> Web document revisions
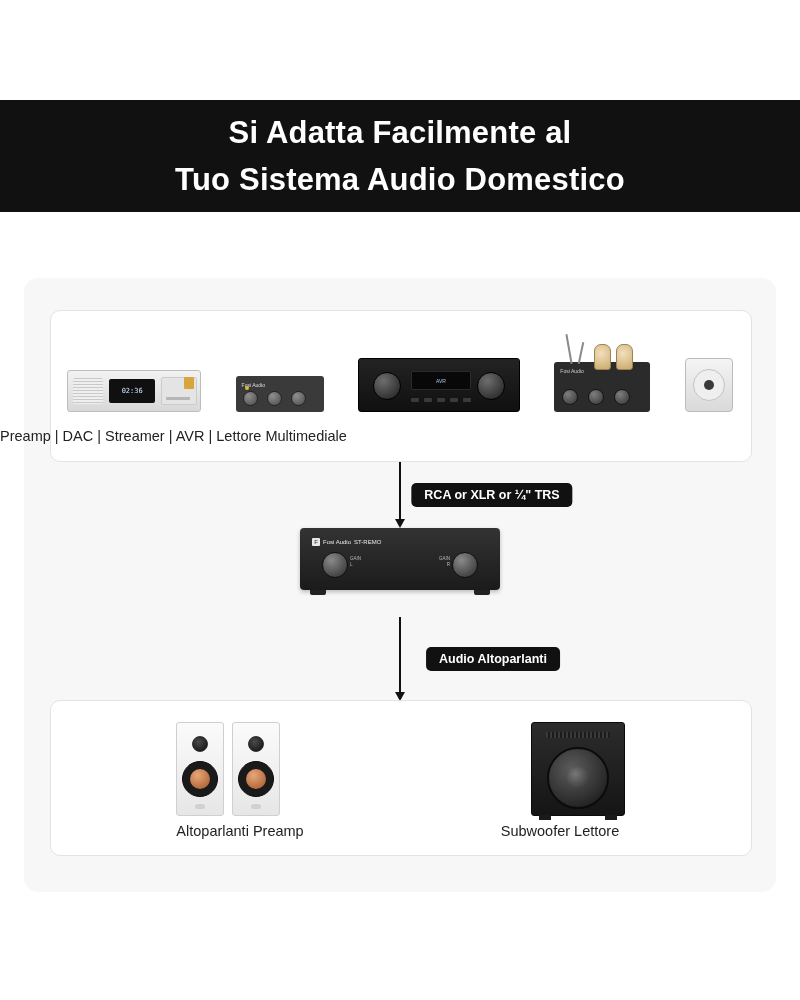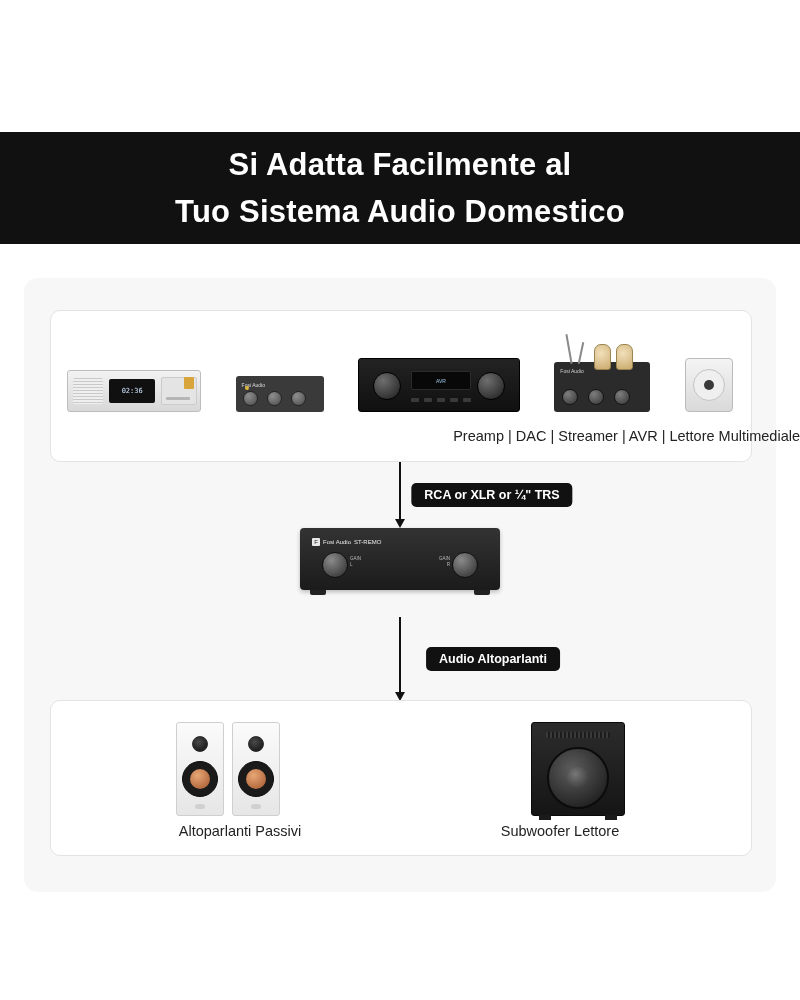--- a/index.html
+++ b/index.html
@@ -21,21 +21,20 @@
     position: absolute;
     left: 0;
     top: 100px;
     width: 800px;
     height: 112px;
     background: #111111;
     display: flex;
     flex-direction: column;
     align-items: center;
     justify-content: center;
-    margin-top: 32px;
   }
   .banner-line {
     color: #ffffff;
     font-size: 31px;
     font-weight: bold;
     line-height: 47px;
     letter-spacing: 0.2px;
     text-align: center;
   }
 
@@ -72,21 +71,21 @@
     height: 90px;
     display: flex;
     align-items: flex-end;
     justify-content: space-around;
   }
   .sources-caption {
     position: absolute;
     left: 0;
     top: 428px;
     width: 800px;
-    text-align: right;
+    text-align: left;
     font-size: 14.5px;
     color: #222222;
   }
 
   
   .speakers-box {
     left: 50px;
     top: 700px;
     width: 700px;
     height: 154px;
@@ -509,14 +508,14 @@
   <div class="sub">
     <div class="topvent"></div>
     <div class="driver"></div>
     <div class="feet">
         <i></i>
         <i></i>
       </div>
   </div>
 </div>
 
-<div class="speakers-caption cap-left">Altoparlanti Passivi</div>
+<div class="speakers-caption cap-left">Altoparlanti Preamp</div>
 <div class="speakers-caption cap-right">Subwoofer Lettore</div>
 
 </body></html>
--
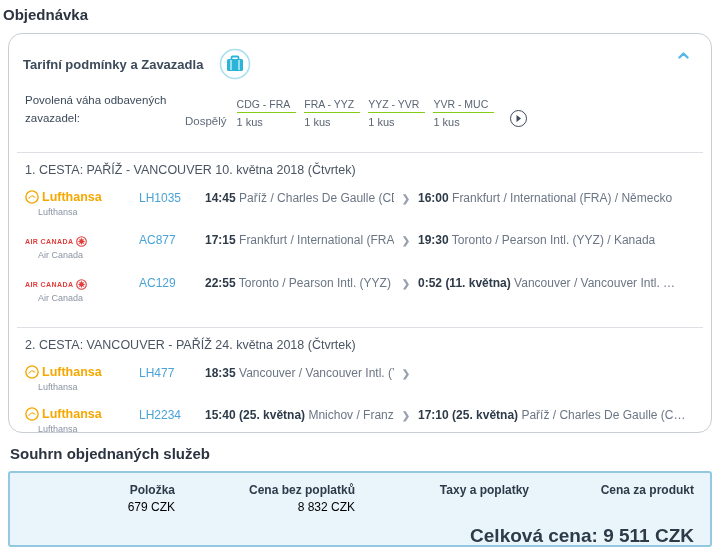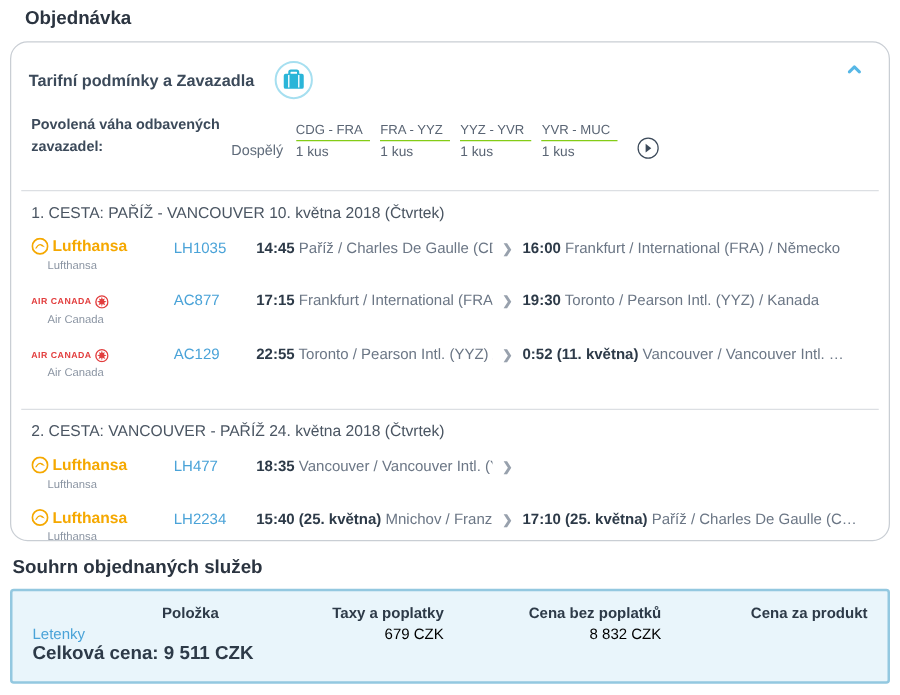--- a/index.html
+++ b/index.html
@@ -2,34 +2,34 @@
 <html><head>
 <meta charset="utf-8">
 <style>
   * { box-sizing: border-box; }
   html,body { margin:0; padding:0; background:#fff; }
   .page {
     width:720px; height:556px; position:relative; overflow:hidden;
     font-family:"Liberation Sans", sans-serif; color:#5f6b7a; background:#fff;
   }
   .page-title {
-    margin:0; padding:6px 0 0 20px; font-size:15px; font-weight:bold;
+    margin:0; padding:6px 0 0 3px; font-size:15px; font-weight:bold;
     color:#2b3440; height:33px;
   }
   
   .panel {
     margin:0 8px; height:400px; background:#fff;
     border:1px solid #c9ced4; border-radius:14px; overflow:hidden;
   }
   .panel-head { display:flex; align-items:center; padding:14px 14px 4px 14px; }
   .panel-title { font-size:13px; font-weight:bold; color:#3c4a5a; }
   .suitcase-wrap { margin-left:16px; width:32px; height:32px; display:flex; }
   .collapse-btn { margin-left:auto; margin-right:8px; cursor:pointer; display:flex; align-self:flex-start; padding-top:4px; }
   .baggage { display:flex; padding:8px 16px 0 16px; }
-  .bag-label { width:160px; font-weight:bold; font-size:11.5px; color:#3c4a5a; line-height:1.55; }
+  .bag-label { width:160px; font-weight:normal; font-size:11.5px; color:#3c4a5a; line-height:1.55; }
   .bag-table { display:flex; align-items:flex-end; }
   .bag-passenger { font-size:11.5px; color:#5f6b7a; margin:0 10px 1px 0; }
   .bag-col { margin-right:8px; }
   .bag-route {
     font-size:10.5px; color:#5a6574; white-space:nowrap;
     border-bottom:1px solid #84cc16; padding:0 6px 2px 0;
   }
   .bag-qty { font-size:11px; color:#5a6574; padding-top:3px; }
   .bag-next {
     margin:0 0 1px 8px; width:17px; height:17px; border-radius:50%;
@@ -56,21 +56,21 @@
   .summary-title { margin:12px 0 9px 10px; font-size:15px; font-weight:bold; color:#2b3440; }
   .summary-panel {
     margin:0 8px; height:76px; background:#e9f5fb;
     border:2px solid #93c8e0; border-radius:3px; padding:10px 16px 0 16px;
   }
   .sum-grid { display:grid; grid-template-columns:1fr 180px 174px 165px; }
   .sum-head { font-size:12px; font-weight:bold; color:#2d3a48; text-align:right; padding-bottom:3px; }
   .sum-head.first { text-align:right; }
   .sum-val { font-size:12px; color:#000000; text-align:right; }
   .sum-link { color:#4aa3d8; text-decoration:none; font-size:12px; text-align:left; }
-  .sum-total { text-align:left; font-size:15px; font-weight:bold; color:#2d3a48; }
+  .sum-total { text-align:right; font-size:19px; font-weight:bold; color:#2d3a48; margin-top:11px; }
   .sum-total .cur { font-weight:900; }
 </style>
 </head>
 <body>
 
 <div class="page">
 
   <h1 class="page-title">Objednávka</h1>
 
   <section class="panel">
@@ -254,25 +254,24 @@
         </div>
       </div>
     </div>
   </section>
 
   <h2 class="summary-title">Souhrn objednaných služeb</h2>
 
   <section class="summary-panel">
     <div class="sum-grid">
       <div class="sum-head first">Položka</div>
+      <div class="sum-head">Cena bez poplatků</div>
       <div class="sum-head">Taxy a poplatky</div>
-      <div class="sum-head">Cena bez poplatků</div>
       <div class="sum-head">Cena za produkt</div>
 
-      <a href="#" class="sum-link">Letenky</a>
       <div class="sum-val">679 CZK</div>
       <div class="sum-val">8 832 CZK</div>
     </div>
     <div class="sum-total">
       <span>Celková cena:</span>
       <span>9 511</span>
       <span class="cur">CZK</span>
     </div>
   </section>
==
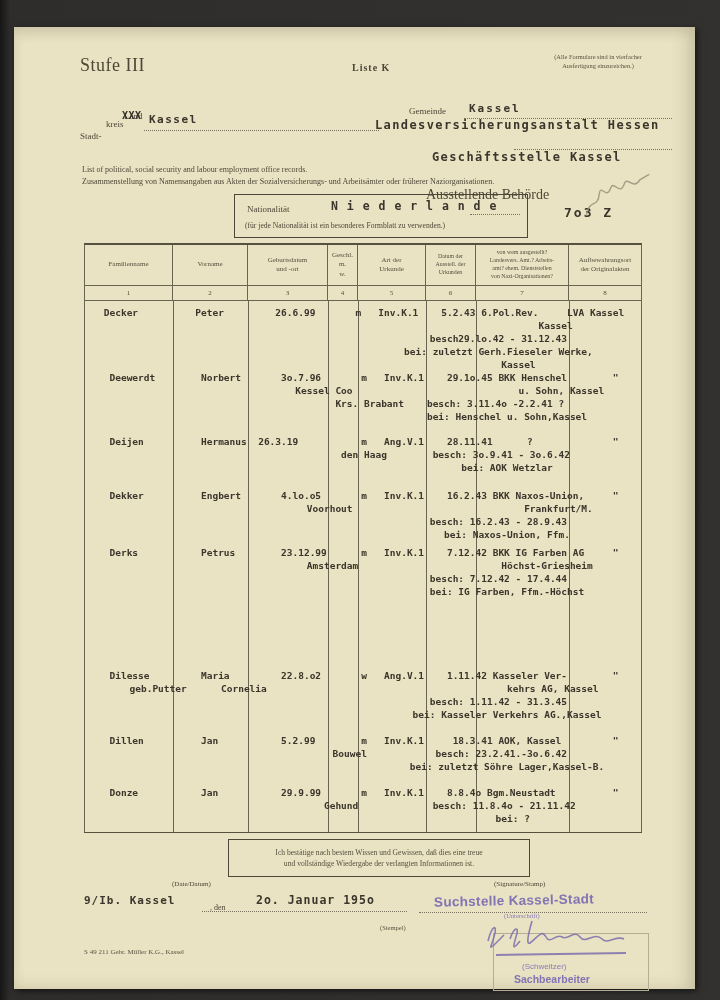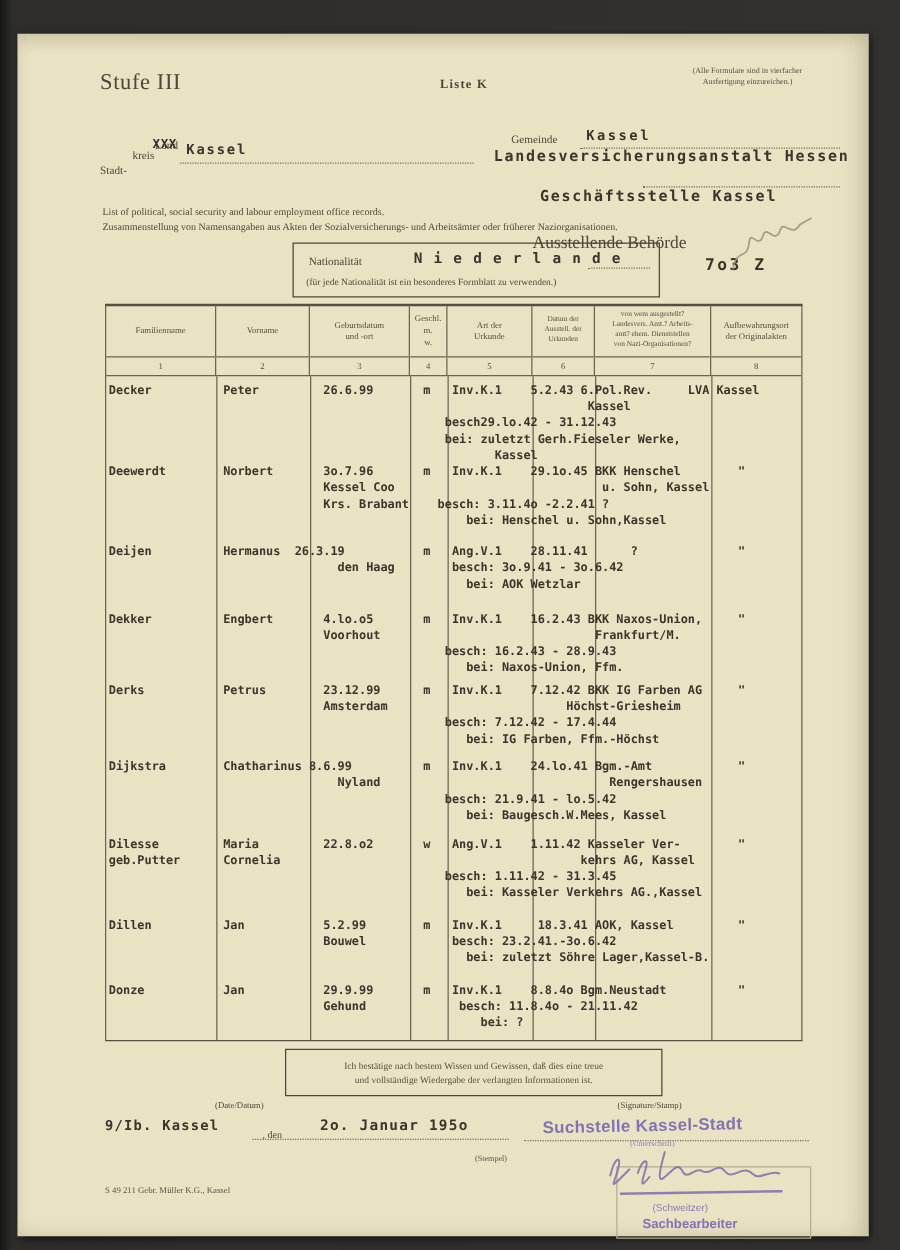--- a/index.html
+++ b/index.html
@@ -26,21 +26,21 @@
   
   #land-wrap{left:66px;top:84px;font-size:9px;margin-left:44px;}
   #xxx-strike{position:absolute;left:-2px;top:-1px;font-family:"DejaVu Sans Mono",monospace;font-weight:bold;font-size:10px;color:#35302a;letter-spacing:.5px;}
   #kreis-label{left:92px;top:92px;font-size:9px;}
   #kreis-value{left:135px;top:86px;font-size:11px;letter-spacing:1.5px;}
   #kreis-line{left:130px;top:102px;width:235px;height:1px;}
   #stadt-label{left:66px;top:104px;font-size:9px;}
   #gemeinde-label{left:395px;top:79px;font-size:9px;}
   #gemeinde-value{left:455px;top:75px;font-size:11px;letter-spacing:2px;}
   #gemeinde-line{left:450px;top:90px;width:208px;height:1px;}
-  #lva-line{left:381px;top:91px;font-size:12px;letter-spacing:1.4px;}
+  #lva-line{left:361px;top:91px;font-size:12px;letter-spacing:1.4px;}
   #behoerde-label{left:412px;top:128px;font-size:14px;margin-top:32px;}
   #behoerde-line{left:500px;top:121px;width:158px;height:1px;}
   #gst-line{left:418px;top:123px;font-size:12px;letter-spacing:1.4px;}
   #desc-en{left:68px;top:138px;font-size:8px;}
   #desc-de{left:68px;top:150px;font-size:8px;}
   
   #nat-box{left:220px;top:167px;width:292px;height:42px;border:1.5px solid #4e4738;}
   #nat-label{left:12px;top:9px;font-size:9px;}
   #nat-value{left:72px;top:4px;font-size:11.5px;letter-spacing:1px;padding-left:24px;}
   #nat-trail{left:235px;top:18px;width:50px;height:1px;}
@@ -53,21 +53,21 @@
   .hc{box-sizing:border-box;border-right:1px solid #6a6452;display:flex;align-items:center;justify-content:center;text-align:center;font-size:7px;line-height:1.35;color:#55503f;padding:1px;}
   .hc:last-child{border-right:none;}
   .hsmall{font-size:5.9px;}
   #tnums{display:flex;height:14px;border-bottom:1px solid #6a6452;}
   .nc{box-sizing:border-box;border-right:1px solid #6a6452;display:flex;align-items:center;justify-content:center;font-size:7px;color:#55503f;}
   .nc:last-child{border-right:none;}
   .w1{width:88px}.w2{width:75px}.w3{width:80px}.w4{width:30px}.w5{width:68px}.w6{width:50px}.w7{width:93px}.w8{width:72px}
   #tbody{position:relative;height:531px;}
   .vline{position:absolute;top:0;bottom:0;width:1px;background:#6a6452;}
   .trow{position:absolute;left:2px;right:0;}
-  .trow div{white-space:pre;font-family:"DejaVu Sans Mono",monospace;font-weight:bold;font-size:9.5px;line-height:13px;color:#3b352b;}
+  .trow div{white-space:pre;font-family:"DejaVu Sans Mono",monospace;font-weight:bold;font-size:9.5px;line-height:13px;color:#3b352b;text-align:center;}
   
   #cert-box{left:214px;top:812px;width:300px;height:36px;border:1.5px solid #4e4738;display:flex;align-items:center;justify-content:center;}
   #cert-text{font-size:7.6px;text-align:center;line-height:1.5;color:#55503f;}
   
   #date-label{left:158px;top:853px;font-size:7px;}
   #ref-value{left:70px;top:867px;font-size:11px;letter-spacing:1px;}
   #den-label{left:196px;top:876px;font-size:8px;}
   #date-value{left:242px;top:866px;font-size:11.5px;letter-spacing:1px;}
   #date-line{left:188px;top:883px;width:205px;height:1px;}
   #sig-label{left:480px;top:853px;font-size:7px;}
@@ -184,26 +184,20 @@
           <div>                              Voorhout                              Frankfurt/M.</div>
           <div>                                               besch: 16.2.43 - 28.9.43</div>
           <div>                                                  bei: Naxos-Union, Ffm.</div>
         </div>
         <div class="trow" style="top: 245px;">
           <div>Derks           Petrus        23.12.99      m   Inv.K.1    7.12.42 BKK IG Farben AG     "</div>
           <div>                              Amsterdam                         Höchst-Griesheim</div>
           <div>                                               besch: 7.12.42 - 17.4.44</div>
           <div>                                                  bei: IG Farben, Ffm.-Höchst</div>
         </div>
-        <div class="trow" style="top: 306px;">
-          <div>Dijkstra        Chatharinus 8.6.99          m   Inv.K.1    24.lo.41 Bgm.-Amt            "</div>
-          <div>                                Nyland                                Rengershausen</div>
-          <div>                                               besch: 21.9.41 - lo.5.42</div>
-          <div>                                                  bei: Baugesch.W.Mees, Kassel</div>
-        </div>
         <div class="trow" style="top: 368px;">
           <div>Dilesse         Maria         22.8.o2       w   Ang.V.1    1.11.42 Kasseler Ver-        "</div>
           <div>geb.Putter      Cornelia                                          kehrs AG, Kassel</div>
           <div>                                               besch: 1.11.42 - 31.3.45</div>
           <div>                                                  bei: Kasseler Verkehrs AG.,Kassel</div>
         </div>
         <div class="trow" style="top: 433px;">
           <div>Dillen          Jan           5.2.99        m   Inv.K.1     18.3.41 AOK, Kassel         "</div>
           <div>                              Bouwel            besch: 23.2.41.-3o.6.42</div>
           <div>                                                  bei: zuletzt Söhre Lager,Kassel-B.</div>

> What you have to do
The answer should be a single number: the count of lines in the data that include the string "cert".

> Task solution
2